### ACTIVITY
Where does the string "coordinate" appear in the listing below? Copy every line where it does.

### DATASET EXCERPTS

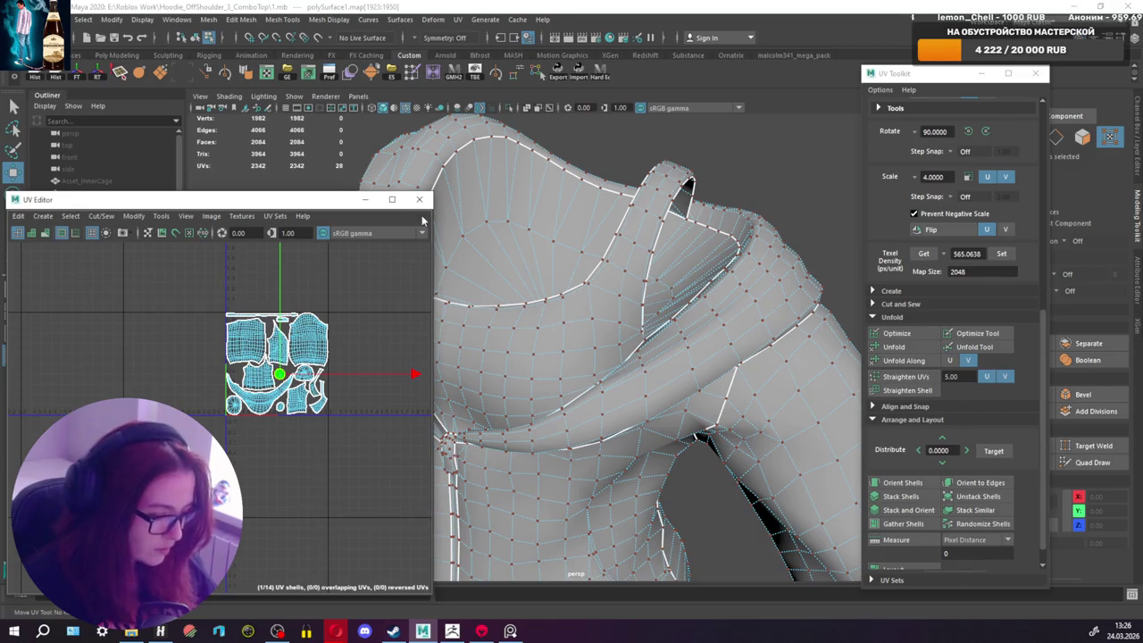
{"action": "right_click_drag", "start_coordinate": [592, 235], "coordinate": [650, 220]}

* * *

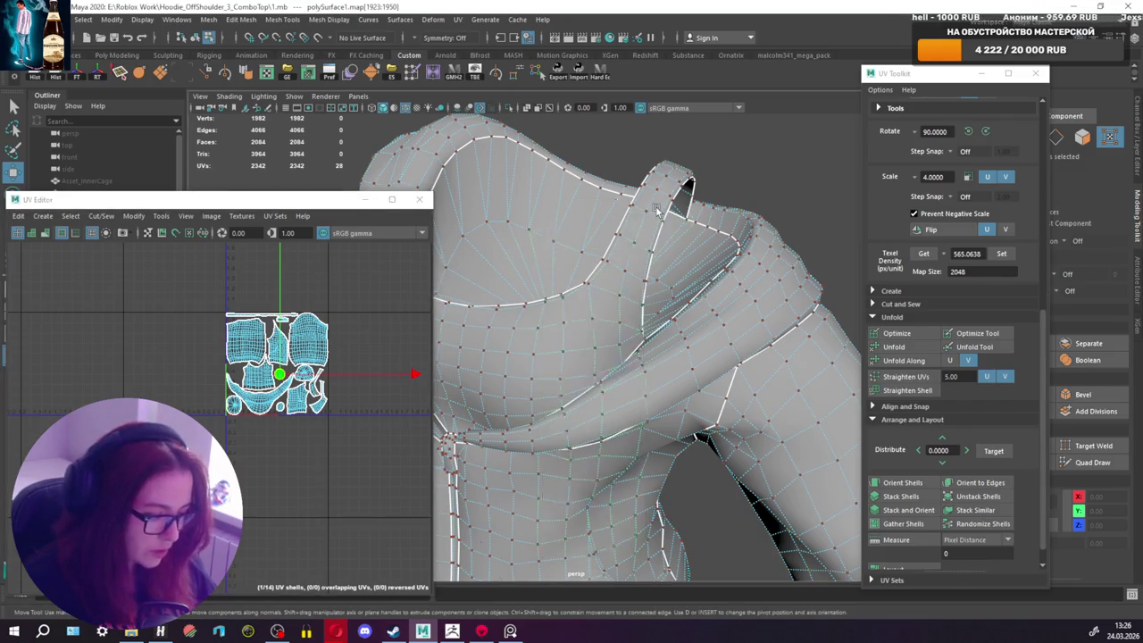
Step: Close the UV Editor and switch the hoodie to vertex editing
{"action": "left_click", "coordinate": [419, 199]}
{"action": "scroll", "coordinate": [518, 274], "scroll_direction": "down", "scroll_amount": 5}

### RESPONSE TO THE EXERCISE
{"action": "right_click_drag", "start_coordinate": [592, 235], "coordinate": [650, 220]}
{"action": "left_click", "coordinate": [419, 199]}
{"action": "scroll", "coordinate": [518, 274], "scroll_direction": "down", "scroll_amount": 5}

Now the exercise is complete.